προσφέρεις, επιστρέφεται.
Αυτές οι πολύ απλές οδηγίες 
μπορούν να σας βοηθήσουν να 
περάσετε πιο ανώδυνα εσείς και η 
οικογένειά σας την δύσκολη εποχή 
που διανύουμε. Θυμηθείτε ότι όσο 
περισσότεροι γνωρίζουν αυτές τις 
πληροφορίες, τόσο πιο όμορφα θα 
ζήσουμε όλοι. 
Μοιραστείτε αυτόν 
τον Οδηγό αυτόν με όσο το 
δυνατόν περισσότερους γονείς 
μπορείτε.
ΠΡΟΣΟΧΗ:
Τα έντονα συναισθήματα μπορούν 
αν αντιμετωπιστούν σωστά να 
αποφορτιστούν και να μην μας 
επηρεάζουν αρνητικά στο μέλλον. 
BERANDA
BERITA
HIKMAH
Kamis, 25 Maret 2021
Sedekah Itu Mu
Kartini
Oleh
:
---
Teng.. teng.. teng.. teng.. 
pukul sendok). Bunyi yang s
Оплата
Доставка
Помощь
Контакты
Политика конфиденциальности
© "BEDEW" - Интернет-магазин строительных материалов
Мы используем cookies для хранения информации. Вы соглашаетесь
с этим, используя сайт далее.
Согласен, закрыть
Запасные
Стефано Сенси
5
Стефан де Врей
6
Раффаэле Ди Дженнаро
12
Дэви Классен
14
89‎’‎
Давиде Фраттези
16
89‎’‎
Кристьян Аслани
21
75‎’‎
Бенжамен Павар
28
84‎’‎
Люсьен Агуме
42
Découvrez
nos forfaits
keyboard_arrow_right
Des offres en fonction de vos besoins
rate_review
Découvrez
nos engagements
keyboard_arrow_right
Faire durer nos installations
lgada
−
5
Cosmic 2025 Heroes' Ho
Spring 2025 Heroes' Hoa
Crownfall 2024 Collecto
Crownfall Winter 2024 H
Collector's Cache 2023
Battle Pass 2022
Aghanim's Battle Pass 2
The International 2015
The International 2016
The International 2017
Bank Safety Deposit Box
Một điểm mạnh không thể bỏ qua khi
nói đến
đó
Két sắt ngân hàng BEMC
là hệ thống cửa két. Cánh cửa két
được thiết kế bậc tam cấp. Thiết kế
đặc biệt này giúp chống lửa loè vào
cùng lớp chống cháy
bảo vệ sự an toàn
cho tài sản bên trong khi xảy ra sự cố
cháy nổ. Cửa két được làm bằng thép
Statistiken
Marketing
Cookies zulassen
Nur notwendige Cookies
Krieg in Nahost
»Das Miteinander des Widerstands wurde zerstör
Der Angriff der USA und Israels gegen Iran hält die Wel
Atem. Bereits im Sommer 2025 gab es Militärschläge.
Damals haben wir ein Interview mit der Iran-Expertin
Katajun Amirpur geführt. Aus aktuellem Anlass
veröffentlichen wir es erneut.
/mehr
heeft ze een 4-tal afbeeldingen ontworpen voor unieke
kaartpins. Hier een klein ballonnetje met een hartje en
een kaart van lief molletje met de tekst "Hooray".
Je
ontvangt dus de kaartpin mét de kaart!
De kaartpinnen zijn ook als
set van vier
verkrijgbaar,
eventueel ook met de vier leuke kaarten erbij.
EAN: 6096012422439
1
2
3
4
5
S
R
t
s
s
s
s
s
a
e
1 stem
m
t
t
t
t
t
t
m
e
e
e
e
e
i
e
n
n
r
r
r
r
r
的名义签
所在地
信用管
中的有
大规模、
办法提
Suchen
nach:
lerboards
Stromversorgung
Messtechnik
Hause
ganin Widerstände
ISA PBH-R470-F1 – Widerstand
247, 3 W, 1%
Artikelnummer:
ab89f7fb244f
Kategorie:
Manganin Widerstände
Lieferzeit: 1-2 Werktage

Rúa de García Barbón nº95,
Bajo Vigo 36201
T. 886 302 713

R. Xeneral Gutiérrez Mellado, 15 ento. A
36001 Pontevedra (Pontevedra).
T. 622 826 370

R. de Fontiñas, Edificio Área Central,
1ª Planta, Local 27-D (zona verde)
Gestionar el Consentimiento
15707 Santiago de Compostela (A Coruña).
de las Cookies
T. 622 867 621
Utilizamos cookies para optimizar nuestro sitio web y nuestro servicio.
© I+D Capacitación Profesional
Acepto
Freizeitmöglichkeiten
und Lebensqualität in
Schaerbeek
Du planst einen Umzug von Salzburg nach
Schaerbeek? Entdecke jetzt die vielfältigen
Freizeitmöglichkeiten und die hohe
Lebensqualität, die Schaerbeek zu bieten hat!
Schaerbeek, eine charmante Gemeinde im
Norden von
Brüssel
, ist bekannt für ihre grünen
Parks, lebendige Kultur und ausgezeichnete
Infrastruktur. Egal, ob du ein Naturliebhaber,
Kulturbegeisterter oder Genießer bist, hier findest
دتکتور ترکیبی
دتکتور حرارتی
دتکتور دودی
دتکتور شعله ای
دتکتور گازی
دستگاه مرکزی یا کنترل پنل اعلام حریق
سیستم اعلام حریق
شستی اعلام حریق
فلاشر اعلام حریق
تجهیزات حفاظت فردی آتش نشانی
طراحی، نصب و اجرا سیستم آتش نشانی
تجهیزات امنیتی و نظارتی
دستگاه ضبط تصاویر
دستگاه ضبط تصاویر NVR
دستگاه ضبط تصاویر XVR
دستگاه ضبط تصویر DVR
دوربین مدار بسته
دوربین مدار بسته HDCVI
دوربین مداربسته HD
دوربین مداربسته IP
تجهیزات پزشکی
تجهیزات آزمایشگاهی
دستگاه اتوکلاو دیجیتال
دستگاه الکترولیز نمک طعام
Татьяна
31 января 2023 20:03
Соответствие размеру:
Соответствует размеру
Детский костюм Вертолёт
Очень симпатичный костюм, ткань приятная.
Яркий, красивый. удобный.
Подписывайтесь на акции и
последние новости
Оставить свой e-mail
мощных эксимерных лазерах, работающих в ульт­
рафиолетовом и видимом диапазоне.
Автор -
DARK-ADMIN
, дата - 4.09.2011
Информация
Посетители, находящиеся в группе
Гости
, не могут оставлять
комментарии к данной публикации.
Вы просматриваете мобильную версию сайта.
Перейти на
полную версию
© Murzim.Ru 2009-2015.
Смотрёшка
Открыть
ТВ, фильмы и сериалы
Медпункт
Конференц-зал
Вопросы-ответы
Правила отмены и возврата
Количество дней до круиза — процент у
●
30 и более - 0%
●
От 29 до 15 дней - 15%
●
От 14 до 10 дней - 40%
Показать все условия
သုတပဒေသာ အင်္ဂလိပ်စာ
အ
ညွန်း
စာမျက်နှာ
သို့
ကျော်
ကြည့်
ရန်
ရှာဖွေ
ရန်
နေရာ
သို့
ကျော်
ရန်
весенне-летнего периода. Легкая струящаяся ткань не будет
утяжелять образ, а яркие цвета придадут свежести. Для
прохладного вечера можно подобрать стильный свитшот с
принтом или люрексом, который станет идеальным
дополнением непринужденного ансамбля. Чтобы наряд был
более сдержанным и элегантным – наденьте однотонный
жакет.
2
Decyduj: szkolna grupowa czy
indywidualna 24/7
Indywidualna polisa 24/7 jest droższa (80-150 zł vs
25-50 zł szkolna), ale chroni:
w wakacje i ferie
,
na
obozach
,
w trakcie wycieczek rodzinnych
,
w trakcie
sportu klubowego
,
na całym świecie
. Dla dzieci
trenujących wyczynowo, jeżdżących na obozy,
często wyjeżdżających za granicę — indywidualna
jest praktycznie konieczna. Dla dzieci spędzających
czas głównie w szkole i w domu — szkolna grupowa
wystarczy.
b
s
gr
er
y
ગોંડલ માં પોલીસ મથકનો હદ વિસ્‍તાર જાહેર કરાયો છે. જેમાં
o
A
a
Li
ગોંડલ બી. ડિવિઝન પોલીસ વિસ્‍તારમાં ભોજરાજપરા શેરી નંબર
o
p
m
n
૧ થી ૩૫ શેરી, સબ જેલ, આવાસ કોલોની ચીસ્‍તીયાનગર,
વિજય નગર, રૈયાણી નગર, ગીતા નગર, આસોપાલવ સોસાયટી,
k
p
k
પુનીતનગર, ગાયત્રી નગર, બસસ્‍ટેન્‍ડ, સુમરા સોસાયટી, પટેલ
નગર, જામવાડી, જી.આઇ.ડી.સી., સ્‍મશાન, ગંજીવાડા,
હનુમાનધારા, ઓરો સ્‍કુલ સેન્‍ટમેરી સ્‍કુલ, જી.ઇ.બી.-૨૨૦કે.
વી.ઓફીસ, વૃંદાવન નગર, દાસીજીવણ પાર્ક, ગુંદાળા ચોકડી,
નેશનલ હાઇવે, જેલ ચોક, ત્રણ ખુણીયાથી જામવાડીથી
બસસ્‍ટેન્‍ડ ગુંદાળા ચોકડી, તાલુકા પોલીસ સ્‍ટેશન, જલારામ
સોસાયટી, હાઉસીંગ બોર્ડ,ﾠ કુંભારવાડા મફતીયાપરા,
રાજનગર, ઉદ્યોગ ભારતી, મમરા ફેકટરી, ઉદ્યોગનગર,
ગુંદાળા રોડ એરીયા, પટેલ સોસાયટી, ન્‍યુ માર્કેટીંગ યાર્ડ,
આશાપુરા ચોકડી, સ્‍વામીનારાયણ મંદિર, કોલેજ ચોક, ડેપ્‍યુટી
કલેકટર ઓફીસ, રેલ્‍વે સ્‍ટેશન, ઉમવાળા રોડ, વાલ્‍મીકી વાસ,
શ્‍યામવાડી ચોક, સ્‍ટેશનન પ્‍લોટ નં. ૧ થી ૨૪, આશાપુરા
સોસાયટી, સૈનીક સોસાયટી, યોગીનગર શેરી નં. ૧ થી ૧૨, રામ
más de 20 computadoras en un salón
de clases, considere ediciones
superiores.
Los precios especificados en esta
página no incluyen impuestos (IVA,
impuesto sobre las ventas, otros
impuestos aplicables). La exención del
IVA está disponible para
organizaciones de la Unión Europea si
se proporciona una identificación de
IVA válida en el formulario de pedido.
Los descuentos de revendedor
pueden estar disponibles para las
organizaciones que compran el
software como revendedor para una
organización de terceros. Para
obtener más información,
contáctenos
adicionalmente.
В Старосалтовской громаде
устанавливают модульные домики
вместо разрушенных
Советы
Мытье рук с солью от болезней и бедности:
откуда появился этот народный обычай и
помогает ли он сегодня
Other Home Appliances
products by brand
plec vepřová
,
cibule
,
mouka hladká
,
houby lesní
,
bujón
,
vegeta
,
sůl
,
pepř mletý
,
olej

-=-=-=-=-

→ **WHAT YOU NEED TO DO**:
Show each line in the data where the string "حریق" appears.

→ **EXERCISE SOLUTION**:
دستگاه مرکزی یا کنترل پنل اعلام حریق
سیستم اعلام حریق
شستی اعلام حریق
فلاشر اعلام حریق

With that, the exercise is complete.